START SELECTED PASSAGE

Andrew Dominik Profiles a Healing Nick Cave in “This Much I Know to Be True”

The New Zealand–born filmmaker’s new concert film hits theaters tomorrow.
Film + TV

Andrew Dominik Profiles a Healing Nick Cave in This Much I Know to Be True

The New Zealand–born filmmaker’s new concert film hits theaters tomorrow.

Words: AD Amorosi

Photo: Charlie Gray

May 10, 2022

Nick Cave and Warren Ellis photographed by Charlie Gray.

It’s nearly impossible to write about a man coming through tragedy as wholly and humanely as has Nick Cave after the 2015 death of his 15-year-old son, Arthur, only to—this week—watch him lose another son, Jethro. While a larger family has emerged from Cave’s first deep loss, that of a devoted, concerned fanbase with whom he’s carved a space in his soul to answer emails with his Red Hand Files, one can’t ignore the singer/author’s wife and children at this time, and our hearts go out to them.

Where spreading light into darkness is concerned, director Andrew Dominik has been there with Cave and collaborator Warren Ellis before: he’s utilized the musical pair’s skills as film score composers since 2007’s fiction feature The Assassination of Jesse James by the Coward Robert Ford up through his forthcoming Marilyn Monroe biopic Blonde, and documented their lives through Cave’s first period of mourning with 2016’s One More Time with Feeling. What aided Cave in his bravery through filming that documentary was what Dominik noticed during the 2016 shoot: the outpouring of genuine affection and care from fans and strangers struck by Cave’s loss. And it’s this beauty and sensitivity that’s followed Cave and Ellis into their next documentary with Dominik, This Much I Know to Be True.

END SELECTED PASSAGE
START EXERCISE INPUTS

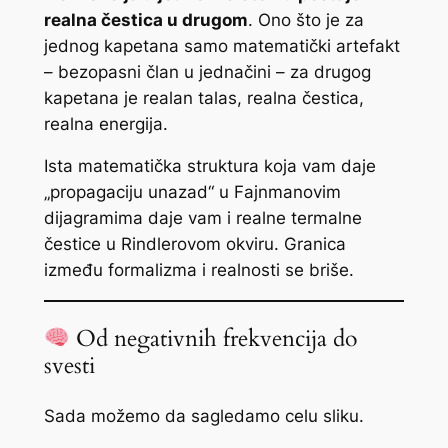
realna čestica u drugom
. Ono što je za
jednog kapetana samo matematički artefakt
– bezopasni član u jednačini – za drugog
kapetana je realan talas, realna čestica,
realna energija.
Ista matematička struktura koja vam daje
„propagaciju unazad“ u Fajnmanovim
dijagramima daje vam i realne termalne
čestice u Rindlerovom okviru. Granica
između formalizma i realnosti se briše.
Od negativnih frekvencija do
svesti
Sada možemo da sagledamo celu sliku.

END EXERCISE INPUTS

ACTIONS TO TAKE:
**a)** Name every film title mentioned in the article about Andrew Dominik and Nick Cave.
**b)** Rewrite the lines read from the records as a Markdown table with the columns "No." and "Content", numbering the rows and skipping blank lines. Omit the pictures from the answer.

RESULTS:
**a)**
- The Assassination of Jesse James by the Coward Robert Ford
- Blonde
- One More Time with Feeling
- This Much I Know to Be True

**b)**
| No. | Content |
|---|---|
| 1 | realna čestica u drugom |
| 2 | . Ono što je za |
| 3 | jednog kapetana samo matematički artefakt |
| 4 | – bezopasni član u jednačini – za drugog |
| 5 | kapetana je realan talas, realna čestica, |
| 6 | realna energija. |
| 7 | Ista matematička struktura koja vam daje |
| 8 | „propagaciju unazad“ u Fajnmanovim |
| 9 | dijagramima daje vam i realne termalne |
| 10 | čestice u Rindlerovom okviru. Granica |
| 11 | između formalizma i realnosti se briše. |
| 12 | Od negativnih frekvencija do |
| 13 | svesti |
| 14 | Sada možemo da sagledamo celu sliku. |